I understand the working of inner and outer joins. But what is the meaning of the words inner / outer in this context? What is so inner about inner join? What is outer about
An inner join will return only records where the join keys exist in all of the joined tables, or put another way, it will return the records with keys that fall within the intersection of the joined tables. The keys are in that intesection. An outer join will return all the records in the intersection, as well as the records outside the intersection.
Here's a thoroughly beat-up post on the subject here on Stack Overflow: What is the difference between Left, Right, Outer and Inner Joins?
And another: What is the difference between "INNER JOIN" and "OUTER JOIN"?
Actually, I suppose your question is a duplicate. ;-)
One more perspective:
One of the earliest simple implementations for joins used nested loops.

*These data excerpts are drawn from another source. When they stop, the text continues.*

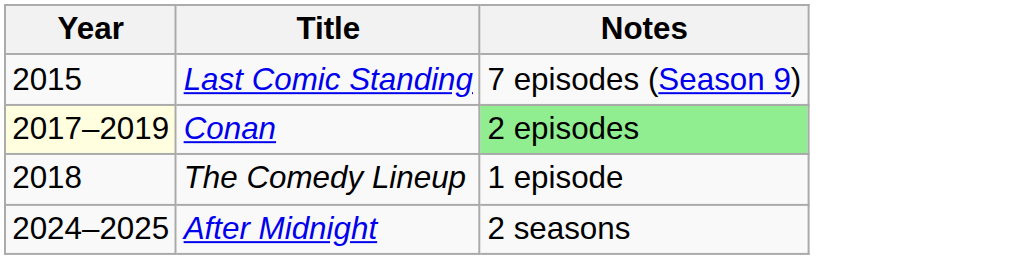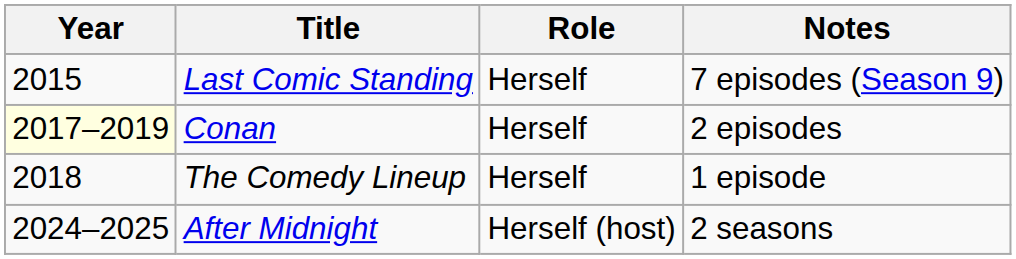+ column: Role | Herself | Herself | Herself | Herself (host)
Conan | Notes: lightgreen background -> no background
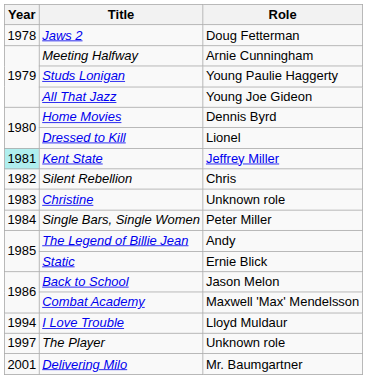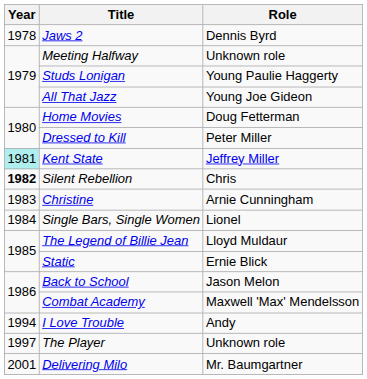Jaws 2 | Role: Doug Fetterman -> Dennis Byrd
Meeting Halfway | Role: Arnie Cunningham -> Unknown role
Home Movies | Role: Dennis Byrd -> Doug Fetterman
Dressed to Kill | Role: Lionel -> Peter Miller
Silent Rebellion | Year: normal -> bold
Christine | Role: Unknown role -> Arnie Cunningham
Single Bars, Single Women | Role: Peter Miller -> Lionel
The Legend of Billie Jean | Role: Andy -> Lloyd Muldaur
I Love Trouble | Role: Lloyd Muldaur -> Andy
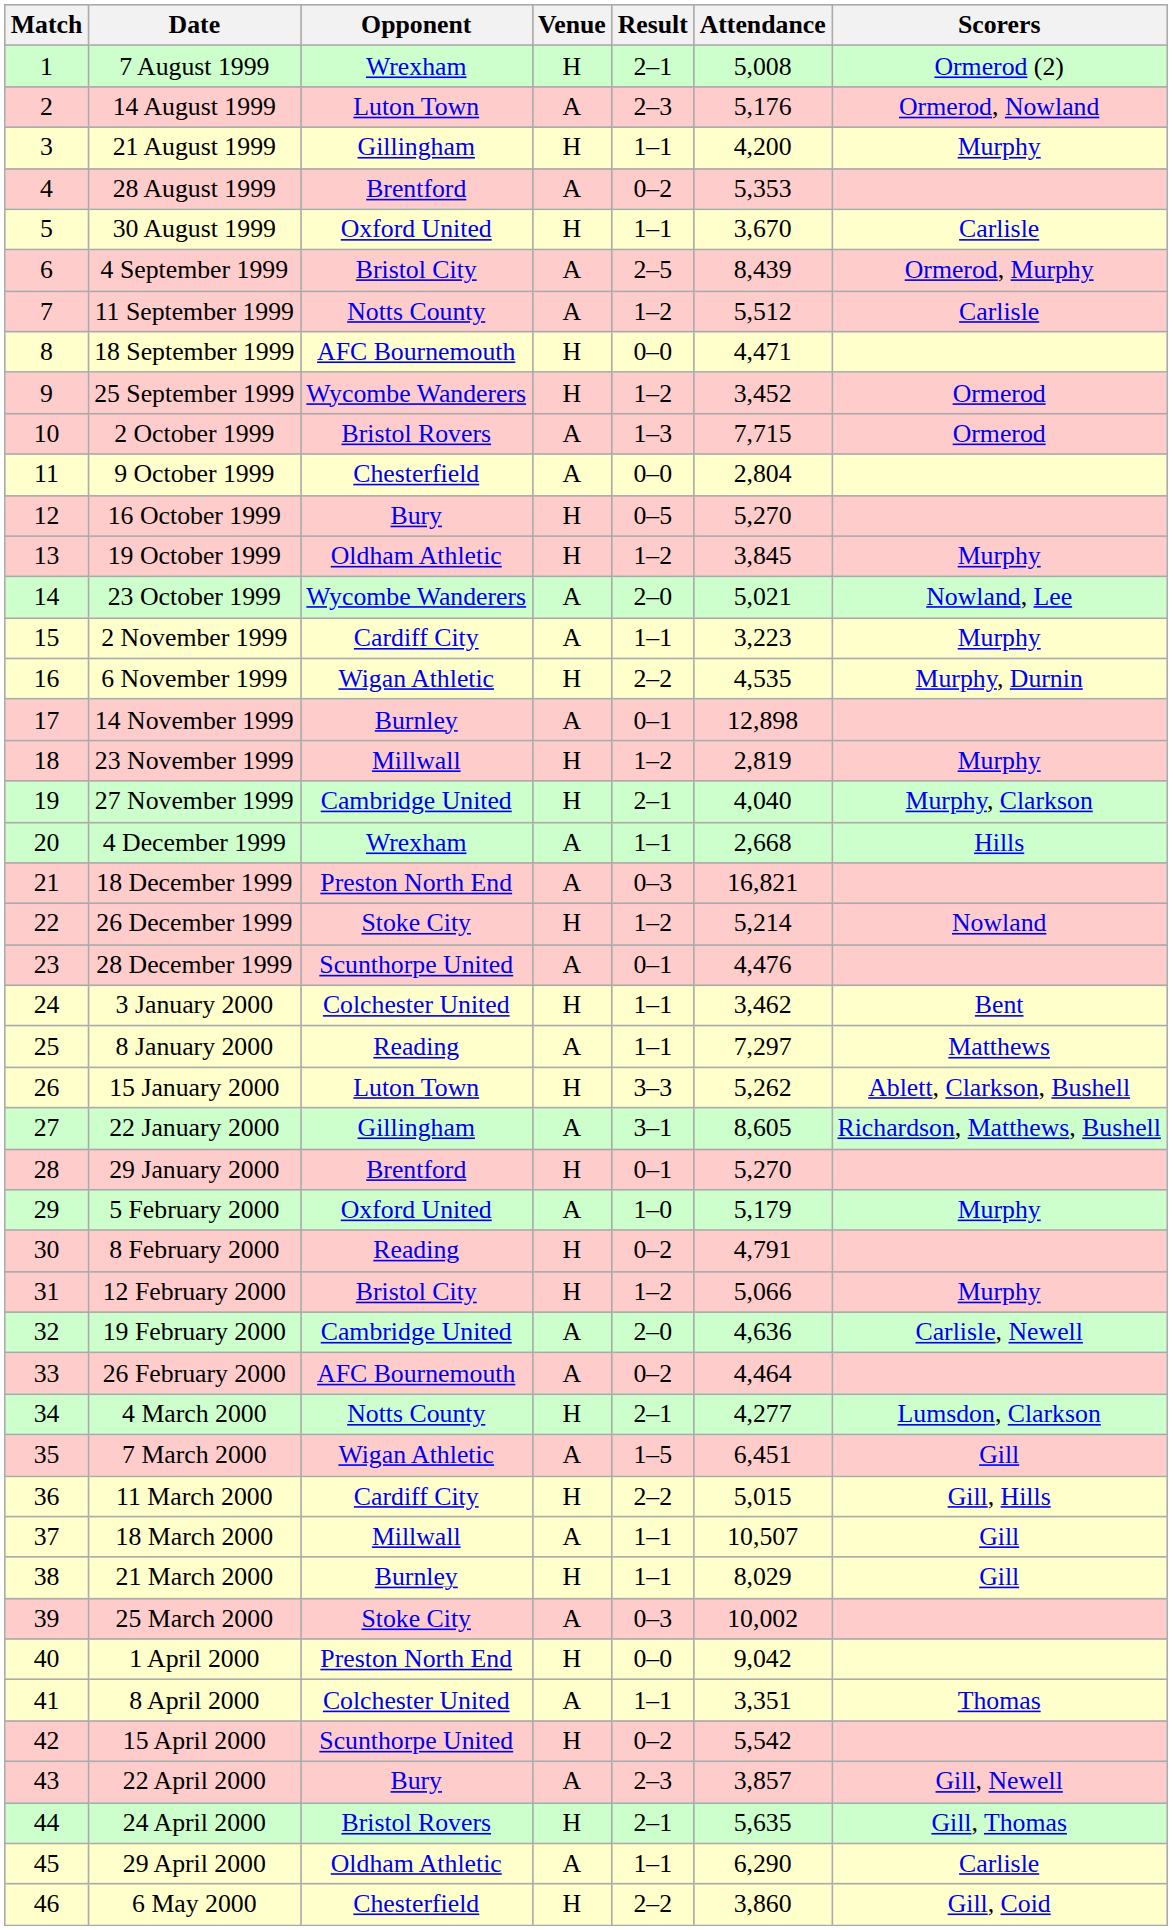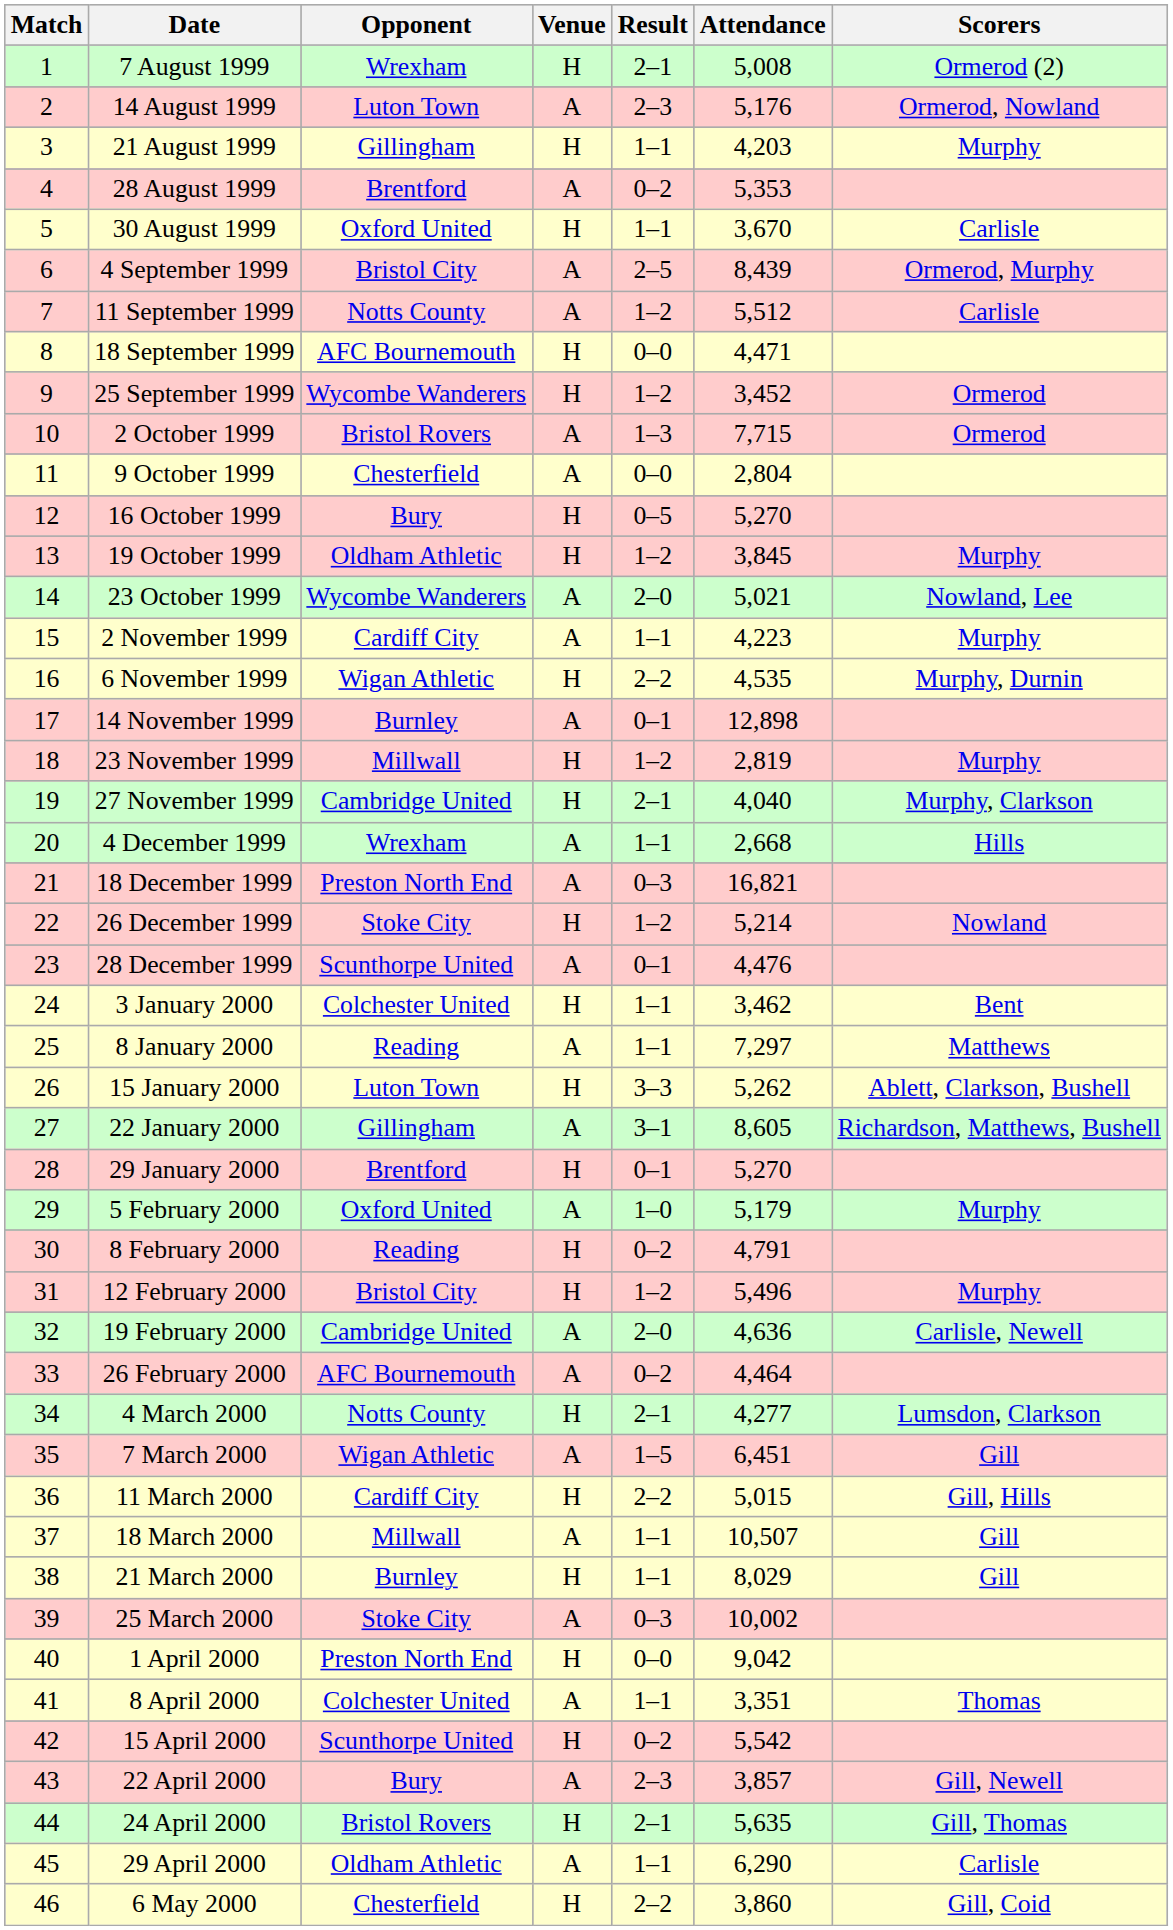21 August 1999 | Attendance: 4,200 -> 4,203
2 November 1999 | Attendance: 3,223 -> 4,223
12 February 2000 | Attendance: 5,066 -> 5,496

For inner join, the outer loop would iterate over any relation and the inner loop would iterate over the other relation and create composite rows whenever join columns matched. Thus the output rows get created and populated in the inner loop. Hence this is called INNER JOIN.
When we want all rows in left side relation\table to be retained, the outer loop will have to iterate on the left table and rows would be added not only in the inner loop for matching cases but also in the outer loop for non-matching cases(where left table doesn't have a matching row in right table based on join columns). In this case, the left table needs to go to the outer loop, so it is called LEFT OUTER JOIN.
When we want all rows in right side relation\table to be retained, right table will need to go into outer loop, so it is called RIGHT OUTER JOIN.
When we want non matching rows of both tables to be retained, in the simplest approach, we would have two nested loops. One nested loop would have left table in the outer loop and the other nested loop would have right table in the outer loop. So both tables go to outer loop, hence it is called FULL OUTER JOIN.